Erstellt: Aktualisiert: 

Von: Christopher Göbel

Redakteur Christopher Göbel zum Vorgang des Intendanten-Rauswurfs während der laufenden Festspielsaison in Bad Hersfeld.

Hat der Bad Hersfelder Bürgermeister Thomas Fehling bereits seit seiner Wahl den ein oder anderen Fauxpas begangen, so hat der dem nun (vorläufig) die Krone aufgesetzt: Mit der fristlosen Kündigung des Intendanten Holk Freytag hat Fehling sich und vor allem der Festspielstadt keinen Gefallen getan.
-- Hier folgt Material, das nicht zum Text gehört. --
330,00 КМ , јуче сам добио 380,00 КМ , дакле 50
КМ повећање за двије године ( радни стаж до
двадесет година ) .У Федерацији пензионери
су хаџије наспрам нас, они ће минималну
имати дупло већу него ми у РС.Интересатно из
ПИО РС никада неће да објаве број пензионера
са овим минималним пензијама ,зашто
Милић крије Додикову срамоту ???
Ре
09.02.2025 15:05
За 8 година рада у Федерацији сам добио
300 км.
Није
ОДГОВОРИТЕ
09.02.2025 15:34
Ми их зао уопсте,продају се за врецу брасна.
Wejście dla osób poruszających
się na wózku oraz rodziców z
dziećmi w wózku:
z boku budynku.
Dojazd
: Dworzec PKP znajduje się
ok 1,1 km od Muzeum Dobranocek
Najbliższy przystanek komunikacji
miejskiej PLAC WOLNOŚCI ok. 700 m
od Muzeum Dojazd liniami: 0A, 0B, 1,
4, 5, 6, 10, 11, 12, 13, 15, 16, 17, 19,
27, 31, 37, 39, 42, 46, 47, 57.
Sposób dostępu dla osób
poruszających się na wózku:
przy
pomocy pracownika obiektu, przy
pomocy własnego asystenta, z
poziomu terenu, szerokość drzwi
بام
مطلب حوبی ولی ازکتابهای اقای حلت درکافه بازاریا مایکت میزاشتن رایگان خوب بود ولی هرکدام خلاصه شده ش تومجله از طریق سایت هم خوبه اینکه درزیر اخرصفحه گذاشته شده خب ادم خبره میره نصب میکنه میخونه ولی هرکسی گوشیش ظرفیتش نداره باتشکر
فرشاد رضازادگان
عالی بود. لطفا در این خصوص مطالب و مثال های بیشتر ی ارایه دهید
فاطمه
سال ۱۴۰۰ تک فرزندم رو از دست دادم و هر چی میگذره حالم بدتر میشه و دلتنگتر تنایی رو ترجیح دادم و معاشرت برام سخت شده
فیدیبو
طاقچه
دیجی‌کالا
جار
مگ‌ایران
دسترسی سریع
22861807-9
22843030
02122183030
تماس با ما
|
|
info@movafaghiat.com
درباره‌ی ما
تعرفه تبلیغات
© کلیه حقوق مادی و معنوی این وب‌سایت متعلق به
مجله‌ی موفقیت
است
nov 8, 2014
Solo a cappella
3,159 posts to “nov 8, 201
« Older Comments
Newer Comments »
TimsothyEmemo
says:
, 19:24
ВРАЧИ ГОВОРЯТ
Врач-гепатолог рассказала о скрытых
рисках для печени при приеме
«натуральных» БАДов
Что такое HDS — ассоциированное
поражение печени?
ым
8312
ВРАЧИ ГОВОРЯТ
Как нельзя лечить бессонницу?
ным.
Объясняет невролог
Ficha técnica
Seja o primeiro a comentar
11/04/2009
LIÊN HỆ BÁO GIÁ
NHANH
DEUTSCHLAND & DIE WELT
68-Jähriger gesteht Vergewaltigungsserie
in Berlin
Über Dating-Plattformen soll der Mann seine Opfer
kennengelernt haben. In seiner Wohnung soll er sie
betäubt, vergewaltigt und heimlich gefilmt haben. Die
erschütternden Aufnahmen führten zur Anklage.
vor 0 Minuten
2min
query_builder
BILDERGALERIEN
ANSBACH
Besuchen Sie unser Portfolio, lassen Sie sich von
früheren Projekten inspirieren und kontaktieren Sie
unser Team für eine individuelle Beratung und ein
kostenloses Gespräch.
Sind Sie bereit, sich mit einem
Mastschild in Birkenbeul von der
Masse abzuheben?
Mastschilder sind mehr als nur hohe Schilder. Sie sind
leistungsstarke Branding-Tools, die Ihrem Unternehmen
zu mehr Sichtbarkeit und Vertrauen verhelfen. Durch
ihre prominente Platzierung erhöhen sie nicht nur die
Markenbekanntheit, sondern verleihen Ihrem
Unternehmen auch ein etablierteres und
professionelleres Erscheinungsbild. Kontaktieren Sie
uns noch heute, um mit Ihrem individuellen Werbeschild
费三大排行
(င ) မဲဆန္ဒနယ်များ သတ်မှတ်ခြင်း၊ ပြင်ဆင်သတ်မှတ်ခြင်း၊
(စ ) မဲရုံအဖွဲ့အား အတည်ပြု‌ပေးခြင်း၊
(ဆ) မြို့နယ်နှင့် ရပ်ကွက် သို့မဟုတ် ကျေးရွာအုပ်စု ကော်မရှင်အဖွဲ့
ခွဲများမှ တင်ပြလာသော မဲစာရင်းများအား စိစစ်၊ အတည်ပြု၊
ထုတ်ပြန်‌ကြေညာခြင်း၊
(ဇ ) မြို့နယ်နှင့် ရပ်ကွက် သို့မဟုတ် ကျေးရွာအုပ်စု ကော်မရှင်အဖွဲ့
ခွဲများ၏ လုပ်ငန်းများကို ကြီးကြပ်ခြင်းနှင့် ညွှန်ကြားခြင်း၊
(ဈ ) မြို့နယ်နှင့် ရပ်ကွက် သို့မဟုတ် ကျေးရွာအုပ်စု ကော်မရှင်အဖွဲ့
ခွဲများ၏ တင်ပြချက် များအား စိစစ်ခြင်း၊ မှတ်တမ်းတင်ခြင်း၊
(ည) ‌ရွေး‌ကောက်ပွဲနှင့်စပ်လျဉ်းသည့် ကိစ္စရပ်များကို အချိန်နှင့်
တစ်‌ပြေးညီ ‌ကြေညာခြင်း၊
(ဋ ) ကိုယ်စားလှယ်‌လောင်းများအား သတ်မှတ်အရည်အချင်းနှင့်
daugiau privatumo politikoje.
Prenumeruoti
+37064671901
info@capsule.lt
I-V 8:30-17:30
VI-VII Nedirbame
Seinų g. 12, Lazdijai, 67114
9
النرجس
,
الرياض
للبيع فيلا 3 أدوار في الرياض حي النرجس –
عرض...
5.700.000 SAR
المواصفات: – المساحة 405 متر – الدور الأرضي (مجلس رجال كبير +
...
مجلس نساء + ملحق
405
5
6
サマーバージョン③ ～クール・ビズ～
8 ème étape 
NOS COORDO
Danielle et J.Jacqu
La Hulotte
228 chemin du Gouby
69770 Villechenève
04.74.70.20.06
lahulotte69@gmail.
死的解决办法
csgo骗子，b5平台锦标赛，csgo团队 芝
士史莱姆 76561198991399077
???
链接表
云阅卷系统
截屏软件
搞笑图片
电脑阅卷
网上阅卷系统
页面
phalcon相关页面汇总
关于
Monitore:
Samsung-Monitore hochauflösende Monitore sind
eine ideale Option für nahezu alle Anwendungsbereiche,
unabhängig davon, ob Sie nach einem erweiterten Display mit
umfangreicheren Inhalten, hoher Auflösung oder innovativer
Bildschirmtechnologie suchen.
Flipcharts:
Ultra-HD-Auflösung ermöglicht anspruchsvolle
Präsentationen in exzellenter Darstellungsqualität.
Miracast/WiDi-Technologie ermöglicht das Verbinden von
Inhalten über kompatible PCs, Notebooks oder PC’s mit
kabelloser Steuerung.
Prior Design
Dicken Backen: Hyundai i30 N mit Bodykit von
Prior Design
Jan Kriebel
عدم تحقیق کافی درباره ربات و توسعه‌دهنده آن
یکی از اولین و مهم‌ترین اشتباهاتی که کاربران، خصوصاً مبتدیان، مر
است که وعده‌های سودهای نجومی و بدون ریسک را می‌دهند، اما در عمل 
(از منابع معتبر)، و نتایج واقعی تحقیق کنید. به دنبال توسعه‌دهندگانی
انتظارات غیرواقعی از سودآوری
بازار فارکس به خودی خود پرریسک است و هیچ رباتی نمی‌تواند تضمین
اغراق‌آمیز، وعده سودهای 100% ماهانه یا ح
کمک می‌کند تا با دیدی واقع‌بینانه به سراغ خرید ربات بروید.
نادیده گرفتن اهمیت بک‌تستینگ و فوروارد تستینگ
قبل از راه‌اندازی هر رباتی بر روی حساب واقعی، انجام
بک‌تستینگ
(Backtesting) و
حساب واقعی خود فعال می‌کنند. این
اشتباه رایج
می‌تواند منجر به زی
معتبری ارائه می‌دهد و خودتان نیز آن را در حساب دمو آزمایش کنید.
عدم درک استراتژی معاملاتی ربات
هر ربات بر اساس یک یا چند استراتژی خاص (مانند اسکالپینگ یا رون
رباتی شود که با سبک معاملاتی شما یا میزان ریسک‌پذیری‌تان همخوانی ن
Er schiebt zwar eine "Mehrheitsentscheidung" des Magistrats vor, doch weiß jeder, der sich in den vergangenen Jahren mit der Thematik beschäftigt hat, dass der Bürgermeister eine Fehde mit dem Intendanten austrägt. Dass er nun im Magistrat eine Mehrheit – gegen die Stimmen von SPD und Grünen übrigens – gefunden hat, dürfte ihm selbst Genugtuung geben. Der Stadt jedoch dürfte es einen möglicherweise irreparablen Schaden zufügen. Denn Freytag – so schwierig er als Mensch und Künstler auch sein mag – hat die Festspiele seit 2010 auf ein hohes Niveau gebracht. Die überregionalen Kritiken der diesjährigen Saison sind durchweg positiv, die Zuschauer strömen und der Ruf der Stadt als "Festspielstadt" wurde gefestigt.

Es ist fast noch als "Glück" zu bezeichnen, dass dieser Schritt kurz vor Ende der Spielzeit getan wurde. Elke Hesse, die von 2006 bis 2009 Intendantin der Festspiele war, kommentierte den Sachverhalt auf "Facebook" mit folgenden Worten: "In Bad Hersfeld agiert man ganz offensichtlich gegen die Kunst". Das scheint so zu sein. Kunst lässt sich nunmal nicht in Euro und Cent bewerten. Das ist das Los der Künstler und der Kunstschaffenden. Fast überall unterliegen die freien Denker peniblen Geldmenschen, die nur auf das Stadtsäckel achten. Kultur kostet nun einmal Geld. Aber wenn Kosten gespart werden, gehen auch Einnahmen zurück. Unbekannte Schauspieler in Billigproduktionen mit No-Name-Regisseuren mag niemand sehen. Kostengünstig zusammengeschusterte Bühnenbilder und fadenscheinige Kostüme auch nicht.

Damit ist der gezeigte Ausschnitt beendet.